Task inputs:

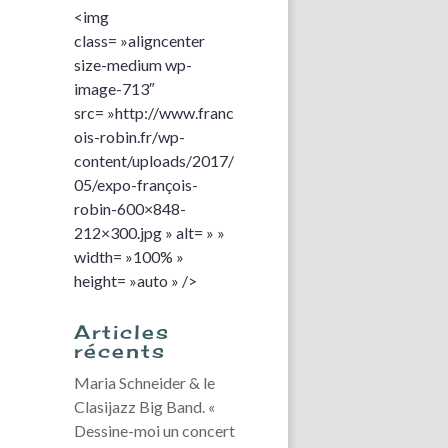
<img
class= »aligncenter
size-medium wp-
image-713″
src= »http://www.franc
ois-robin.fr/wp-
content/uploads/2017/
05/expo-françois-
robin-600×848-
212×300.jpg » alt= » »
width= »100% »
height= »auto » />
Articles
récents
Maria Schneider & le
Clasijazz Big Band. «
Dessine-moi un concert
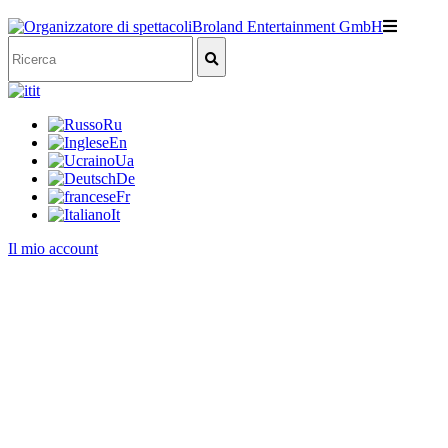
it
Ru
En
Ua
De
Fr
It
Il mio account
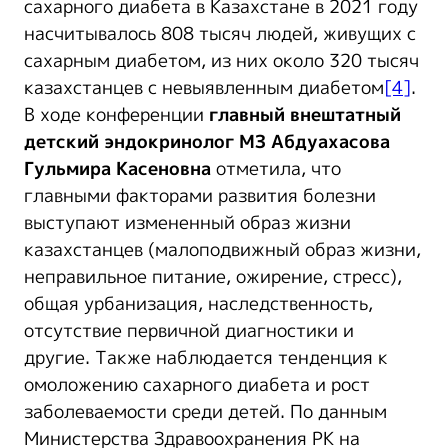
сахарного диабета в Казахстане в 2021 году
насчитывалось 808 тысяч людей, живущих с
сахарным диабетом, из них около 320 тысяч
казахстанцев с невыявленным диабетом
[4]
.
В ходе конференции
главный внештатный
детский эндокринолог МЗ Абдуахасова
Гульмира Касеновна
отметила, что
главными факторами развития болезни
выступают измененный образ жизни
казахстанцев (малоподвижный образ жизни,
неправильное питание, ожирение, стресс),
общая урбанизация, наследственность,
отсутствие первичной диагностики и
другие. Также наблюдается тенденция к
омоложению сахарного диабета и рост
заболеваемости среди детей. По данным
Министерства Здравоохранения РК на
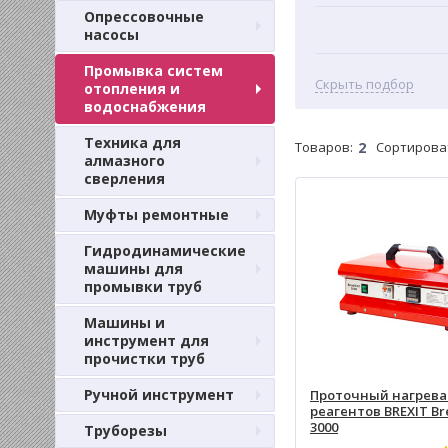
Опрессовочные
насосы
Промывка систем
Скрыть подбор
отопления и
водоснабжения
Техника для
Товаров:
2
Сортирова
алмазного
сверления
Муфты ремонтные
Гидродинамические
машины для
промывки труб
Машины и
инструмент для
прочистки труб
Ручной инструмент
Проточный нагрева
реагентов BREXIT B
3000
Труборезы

Your assignment: The answer must consist of every line from the listing above that includes the word "сахарного".

Output for this exercise:
сахарного диабета в Казахстане в 2021 году
омоложению сахарного диабета и рост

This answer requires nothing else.